The pipeline: CAPEC property –> threat logic –> threat model element. If you have a threat library with threat logic derived from CAPEC, you can programmatically derive threat model elements from that logic. And if you look up each element in a database rather than a flat file, you can include diagrams, code examples, and other metadata that make the output actually useful rather than just technically correct.

Of the ideas here, this one nags at me the most because the others kind of depend on it.

GitHub-Based PASTA Attack Trees

Version-controlled attack trees make sense for collaboration and review. The CNCF Financial User Group’s K8s threat model uses a similar approach and is worth studying before building your own.

One caveat: markdown attack trees get unwieldy past about three levels of depth. A structured format – YAML or JSON – that renders to visual trees would age better. The source of truth should be machine-readable; the pretty picture should be generated.

Attack Tree –> TMT Template File

Microsoft’s Threat Modeling Tool uses .tm7 XML template files. Programmatically generating threat template entries from the CWE/CAPEC database would let you push curated, domain-specific threats directly into TMT. Essentially: build a medical device threat template that is traceable to CAPEC, and distribute it as a .tm7 file that any team can import. This bridges the gap between a research database and a tool that practitioners already have on their machines.

Adding Business Context

This is the hardest and most important problem. My suggestion: model business context as a thin metadata layer on top of your attack trees. Clinical impact severity, patient safety relevance, regulatory applicability (FDA device class, IEC 62443 security level). Don’t try to embed full business logic into the tree – tag the nodes so stakeholders can filter by what matters to them. The tree stays technical. The tags make it legible to everyone else.

“Did We Do a Good Enough Job?”

This question can be answered simply: is there still work from the other three questions to be done? If yes, then no, you didn’t do a good enough job. It sounds circular but it’s actually a useful heuristic. If you still have unexamined components, unidentified threats, or unaddressed findings, you’re not done. The threat model is complete when it stops producing actionable work.

The Stakeholder Problem

“The outcomes of threat modeling are meaningful when they are of value to stakeholders.”

Sometimes a short sentence says a lot. Two takeaways:

First, tailoring threats to match business risk, product domain, and the actual deployment environment provides some of the best value you can deliver. A generic threat model template will never get you there. You need tailored outputs. This is why I’ve been beating the templates drum for years and why I now go beyond them – templates are the floor, not the ceiling.

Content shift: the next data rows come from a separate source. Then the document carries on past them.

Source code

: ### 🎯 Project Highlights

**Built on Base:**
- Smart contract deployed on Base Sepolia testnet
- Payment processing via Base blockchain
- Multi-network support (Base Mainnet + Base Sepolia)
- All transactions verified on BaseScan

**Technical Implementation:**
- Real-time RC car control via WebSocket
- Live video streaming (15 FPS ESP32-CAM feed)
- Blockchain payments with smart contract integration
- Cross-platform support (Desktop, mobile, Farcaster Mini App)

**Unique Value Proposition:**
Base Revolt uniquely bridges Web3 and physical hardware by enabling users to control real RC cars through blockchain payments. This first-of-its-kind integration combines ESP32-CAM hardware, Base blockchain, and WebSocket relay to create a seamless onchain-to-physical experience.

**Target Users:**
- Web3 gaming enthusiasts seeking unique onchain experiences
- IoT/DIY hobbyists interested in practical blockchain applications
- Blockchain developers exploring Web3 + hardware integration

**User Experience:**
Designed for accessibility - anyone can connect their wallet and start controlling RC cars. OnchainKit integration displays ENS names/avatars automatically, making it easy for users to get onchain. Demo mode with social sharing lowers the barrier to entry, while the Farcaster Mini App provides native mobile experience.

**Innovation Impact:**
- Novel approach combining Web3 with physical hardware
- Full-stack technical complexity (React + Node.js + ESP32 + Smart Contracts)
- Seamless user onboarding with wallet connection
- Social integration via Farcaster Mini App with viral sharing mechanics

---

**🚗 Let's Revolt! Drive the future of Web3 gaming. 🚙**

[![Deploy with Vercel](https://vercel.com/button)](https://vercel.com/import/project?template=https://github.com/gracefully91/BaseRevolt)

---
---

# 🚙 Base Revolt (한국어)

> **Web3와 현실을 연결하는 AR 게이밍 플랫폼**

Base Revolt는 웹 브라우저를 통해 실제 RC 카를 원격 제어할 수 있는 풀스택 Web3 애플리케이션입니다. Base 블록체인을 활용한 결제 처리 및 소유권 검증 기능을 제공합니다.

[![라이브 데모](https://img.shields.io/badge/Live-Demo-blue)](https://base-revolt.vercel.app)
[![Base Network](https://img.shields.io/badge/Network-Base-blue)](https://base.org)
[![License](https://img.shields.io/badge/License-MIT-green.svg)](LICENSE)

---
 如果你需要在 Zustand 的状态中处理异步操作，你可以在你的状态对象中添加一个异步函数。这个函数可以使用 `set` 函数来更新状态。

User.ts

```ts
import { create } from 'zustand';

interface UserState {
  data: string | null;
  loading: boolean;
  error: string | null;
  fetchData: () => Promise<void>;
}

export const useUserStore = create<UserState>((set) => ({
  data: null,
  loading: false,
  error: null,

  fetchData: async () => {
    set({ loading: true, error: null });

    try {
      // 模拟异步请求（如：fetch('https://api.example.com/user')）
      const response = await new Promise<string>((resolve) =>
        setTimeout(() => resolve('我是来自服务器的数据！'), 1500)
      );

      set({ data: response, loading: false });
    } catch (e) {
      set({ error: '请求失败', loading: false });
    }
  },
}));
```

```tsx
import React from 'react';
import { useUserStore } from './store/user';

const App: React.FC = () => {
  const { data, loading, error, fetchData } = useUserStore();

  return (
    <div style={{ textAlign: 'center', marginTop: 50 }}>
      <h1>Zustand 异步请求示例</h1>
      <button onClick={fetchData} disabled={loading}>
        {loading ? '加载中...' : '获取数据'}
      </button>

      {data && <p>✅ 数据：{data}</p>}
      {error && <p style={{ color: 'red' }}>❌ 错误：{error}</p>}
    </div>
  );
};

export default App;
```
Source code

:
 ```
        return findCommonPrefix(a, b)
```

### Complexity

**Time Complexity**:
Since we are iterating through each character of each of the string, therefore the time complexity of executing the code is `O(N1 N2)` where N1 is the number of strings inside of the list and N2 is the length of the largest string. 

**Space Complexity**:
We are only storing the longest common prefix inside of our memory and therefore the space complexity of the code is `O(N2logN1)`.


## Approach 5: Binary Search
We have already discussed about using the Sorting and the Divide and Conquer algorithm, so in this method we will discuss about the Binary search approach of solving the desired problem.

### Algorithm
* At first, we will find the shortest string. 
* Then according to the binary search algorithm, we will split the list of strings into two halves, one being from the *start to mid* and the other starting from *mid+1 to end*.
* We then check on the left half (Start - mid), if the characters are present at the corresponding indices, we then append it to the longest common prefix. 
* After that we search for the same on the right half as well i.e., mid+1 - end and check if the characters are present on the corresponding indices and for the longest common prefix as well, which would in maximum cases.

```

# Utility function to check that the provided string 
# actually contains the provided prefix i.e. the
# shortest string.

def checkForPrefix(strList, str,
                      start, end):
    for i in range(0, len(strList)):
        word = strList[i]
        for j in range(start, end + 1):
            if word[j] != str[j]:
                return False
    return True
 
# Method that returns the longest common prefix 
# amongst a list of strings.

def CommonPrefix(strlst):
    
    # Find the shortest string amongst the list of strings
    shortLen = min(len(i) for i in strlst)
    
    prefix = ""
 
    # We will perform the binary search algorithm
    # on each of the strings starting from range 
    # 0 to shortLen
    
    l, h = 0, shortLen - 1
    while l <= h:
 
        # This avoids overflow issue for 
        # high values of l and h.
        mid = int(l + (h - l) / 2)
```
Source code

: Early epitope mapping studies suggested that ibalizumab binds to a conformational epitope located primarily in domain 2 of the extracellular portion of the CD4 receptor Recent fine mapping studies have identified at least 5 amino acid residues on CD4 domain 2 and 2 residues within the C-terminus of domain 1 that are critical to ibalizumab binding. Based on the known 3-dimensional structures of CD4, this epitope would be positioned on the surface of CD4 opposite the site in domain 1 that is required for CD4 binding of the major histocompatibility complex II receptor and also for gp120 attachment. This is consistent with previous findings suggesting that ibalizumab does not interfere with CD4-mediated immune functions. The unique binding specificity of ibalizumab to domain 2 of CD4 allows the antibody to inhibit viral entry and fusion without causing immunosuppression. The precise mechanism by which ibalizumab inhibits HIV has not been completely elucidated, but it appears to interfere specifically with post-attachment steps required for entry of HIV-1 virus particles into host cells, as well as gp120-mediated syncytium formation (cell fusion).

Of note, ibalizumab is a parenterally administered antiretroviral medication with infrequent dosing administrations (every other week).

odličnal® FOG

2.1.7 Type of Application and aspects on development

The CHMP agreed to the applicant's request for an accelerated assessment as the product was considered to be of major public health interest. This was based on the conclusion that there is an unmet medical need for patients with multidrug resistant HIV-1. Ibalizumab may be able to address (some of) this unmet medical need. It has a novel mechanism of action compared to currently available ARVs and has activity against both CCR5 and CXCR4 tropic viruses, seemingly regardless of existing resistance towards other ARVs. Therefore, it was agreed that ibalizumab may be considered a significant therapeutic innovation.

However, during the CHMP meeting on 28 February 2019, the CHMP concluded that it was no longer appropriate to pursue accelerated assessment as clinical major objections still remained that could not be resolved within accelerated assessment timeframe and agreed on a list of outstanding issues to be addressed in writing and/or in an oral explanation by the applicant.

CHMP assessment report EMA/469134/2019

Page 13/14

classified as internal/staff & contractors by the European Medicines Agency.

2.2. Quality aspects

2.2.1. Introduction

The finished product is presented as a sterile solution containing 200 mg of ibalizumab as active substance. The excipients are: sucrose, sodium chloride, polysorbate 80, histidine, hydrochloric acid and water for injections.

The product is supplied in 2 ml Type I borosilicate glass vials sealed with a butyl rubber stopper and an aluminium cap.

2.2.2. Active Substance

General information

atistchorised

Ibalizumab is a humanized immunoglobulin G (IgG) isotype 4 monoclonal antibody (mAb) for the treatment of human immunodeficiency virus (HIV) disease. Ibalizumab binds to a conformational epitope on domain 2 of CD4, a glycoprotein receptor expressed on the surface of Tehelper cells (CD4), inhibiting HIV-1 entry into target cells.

Second, do you actually have all your stakeholders identified and participating? For medical devices, your stakeholders span engineering, clinical, regulatory, quality, and often the hospital IT and security teams who will deploy and maintain the thing. Threat modeling outputs need to speak to all of them. Pure engineering frameworks like STRIDE alone don’t speak business. Pure business frameworks like PASTA alone overwhelm engineers. Neither is sufficient without adaptation, and adaptation requires knowing who’s in the room and what they need from you.

Maturity Models: BSIMM and OpenSAMM

BSIMM (Building Security In Maturity Model) and OpenSAMM are maturity models, not threat modeling methodologies. Don’t confuse the two. They answer “how mature is our overall secure software development lifecycle?” BSIMM has PASTA mappings, which is interesting – it means you could show where something like a CWE/CAPEC database or attack tree workflow fits into a recognized maturity framework. Useful when you’re trying to get budget. Leadership doesn’t fund threat libraries. They fund maturity improvements. Learn to speak their language.